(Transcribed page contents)
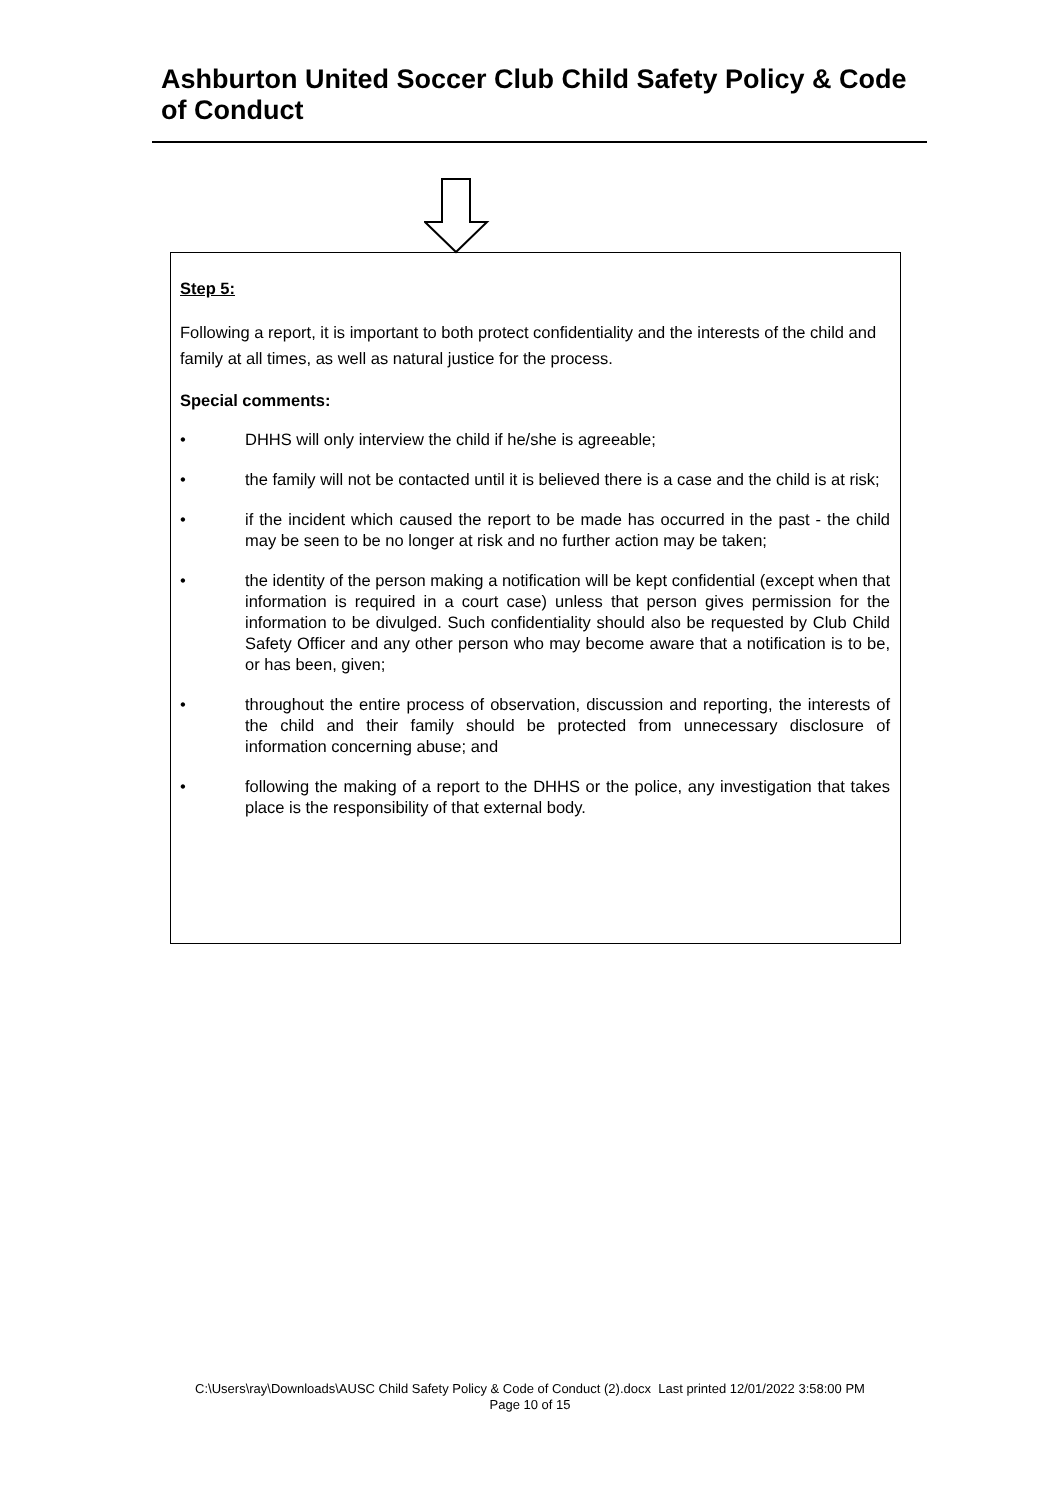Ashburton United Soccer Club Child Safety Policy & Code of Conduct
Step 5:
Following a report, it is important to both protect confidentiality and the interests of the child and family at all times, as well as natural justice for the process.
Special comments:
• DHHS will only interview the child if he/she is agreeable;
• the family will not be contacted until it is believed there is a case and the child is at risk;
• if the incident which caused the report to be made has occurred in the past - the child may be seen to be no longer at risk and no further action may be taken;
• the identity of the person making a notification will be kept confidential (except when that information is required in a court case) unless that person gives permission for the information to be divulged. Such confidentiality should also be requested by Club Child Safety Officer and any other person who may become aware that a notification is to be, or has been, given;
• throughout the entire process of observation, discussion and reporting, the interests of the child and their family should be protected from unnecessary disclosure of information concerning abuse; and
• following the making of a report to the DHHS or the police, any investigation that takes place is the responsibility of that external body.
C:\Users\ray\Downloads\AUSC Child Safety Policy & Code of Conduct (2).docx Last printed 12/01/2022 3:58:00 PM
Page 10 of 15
* * *
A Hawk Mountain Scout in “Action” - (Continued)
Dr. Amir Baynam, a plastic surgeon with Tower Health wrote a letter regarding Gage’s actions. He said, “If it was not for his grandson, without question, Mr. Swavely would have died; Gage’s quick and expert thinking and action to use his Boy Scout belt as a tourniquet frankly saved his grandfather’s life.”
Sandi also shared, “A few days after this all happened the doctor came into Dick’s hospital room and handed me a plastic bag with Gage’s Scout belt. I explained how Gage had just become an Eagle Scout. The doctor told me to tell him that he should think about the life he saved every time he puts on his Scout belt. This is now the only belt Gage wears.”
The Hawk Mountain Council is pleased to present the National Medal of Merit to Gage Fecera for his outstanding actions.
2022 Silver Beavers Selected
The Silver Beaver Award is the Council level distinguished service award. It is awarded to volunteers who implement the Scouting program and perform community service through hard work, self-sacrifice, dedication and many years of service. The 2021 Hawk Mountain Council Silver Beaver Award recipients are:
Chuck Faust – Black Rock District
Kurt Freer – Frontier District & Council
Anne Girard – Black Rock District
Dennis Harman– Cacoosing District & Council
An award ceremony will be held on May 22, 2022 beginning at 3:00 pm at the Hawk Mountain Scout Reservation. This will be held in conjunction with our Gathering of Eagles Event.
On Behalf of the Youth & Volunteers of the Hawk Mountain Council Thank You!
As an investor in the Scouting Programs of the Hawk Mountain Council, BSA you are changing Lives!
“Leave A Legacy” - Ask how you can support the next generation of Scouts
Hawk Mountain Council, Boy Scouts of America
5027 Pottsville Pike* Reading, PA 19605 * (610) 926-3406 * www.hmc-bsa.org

- **Task prompt**: Look back at the data above, then output exactly the lines from the line holding "Ashburton United Soccer" up to and including the line holding "Page 10 of 15". Leave out the pictures.

- **Task answer**:
Ashburton United Soccer Club Child Safety Policy & Code of Conduct
Step 5:
Following a report, it is important to both protect confidentiality and the interests of the child and family at all times, as well as natural justice for the process.
Special comments:
• DHHS will only interview the child if he/she is agreeable;
• the family will not be contacted until it is believed there is a case and the child is at risk;
• if the incident which caused the report to be made has occurred in the past - the child may be seen to be no longer at risk and no further action may be taken;
• the identity of the person making a notification will be kept confidential (except when that information is required in a court case) unless that person gives permission for the information to be divulged. Such confidentiality should also be requested by Club Child Safety Officer and any other person who may become aware that a notification is to be, or has been, given;
• throughout the entire process of observation, discussion and reporting, the interests of the child and their family should be protected from unnecessary disclosure of information concerning abuse; and
• following the making of a report to the DHHS or the police, any investigation that takes place is the responsibility of that external body.
C:\Users\ray\Downloads\AUSC Child Safety Policy & Code of Conduct (2).docx Last printed 12/01/2022 3:58:00 PM
Page 10 of 15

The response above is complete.